11. Find (local) solutions for the power problem. How long must your device survive without recharging? Solar power solutions? Other batteries? Maybe not the Ipad? but another more suitable apparatus? Look at devices who are made in low and middle income countries; cheaper and more adapted for the use in these settings.
12. Take into account the computer illiteracy or even resistance. Tutors are very important. Train on the health content and computer skills from the beginning; offer continuous technical support.
13. Media illiteracy can be a harmful as well. People have to learn which information from the internet is reliable or not, in order to prevent over-diagnosing. If health care organizations and practitioners are not on the social media with their reliable health information, lay people have less opportunity to find this. Or as Jessica Colaco told the audience ‘If your are not Tweeting and using the ‘#gethealthsummit’, what are you doing here?’.
14. Multimedia trainings, or hybrid models seem the future. Built content on all media and apply what is most feasible and attractive in a particular situation.
15. Use video in the education/training, because it such a powerful medium (Deborah Van Dyke, Global Health Media Project). Try to shoot in the setting and with the people who are going to use the video’s. Use a voice over (easy to moderate for other languages) and keep them brief (5 minutes) and basic (for low bandwidth). But since making your own footage can be expensive and time consuming, search for international video organizations like Global Health Media Project or Medical Aid Films.

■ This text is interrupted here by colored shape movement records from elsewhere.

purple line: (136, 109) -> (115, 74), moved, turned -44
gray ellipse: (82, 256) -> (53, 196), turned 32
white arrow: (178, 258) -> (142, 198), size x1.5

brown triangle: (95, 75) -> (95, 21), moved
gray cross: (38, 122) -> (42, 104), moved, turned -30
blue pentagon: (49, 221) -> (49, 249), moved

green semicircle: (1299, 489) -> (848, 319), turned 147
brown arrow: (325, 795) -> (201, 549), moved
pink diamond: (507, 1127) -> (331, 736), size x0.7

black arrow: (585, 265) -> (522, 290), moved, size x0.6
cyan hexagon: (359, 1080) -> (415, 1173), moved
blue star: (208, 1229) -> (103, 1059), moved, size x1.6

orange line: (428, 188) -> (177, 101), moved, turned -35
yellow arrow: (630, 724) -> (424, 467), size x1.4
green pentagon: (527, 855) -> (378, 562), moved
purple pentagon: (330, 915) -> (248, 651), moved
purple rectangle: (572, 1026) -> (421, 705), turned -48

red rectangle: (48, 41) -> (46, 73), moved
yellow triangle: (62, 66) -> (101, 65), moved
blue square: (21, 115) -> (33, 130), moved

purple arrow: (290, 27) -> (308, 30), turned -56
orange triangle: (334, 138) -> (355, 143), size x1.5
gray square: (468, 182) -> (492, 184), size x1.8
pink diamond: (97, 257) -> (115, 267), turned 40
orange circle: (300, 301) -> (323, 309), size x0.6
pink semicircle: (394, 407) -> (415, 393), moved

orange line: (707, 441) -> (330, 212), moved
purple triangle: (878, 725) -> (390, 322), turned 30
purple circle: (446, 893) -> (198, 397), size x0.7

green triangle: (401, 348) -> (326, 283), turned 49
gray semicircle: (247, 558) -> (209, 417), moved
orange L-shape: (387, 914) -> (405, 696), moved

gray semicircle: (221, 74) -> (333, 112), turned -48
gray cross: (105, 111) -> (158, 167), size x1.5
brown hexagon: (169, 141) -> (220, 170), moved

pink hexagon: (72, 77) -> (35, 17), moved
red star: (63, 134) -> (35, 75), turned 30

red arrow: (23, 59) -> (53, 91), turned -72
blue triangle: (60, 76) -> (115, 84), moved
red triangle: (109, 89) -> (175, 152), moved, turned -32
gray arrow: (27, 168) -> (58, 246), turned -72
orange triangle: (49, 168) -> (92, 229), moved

16. Use spaced education or continuous on the job trainings. Nice example: illiterate CHWs receive a voice-question every work day. They have to answer with yes or no (SMS). If the answer is wrong she will get an (voice) explanation and the particular question will come back later, until her answer is right. Or as Dr. Relly Brandman (Coursera) put it: ‘Don’t go to the lectures for answers; the real work is the home work’.
17. Content is there, but how to get it? Look for content of training in local training institutes, or invite change makers, start a hub. Use international up to date standards and manuals as well. Don’t invent the wheel again.
18. Crowd is educating the crowd. Let the users share, network and help each other. This is empowering them, and saves a lot of time for the project management/trainers. In this new era you don’t have the teacher (‘knows everything’) and pupil (‘knows nothing’) relationship anymore, but the trainer/educator facilitates learning. Peer-learning is a very strong alternative for the old school methods, and the new technologies give multiple opportunities for chatting, sharing and networking, or ‘the virtual classroom’.
19. Get the nurses and doctors out of their isolation. Specially in remote rural areas being in touch with a colleague can be precious and motivating. In a few projects this was the greatest incentive for carrying on with elearning. This means that a platform with chat, mail, SMS or free telephone time for contact between workers is recommended.
20. Go for official certification and accreditation. The students are the most important. But without a national/international accredited certificate you are not offering them something valuable. Fight cheating and fraud as well. If your training is part of an clear national curriculum, people can not pretend to be more then they are (not everyone who had some training and a white coat is a nurse)
There were 11 parallel breakout session at this summit, and I could, off course, only attend 3 of them. So, I’m sure I missed a couple of golden tips. If you have any suggestion, idea or ‘golden tip number 21’, please comment on this blog or send a mail (firstname.lastname@example.org).
I would like to thank all the presenters and attendees for their input and ideas. And the organization, the GETHealth partners and sponsors as well.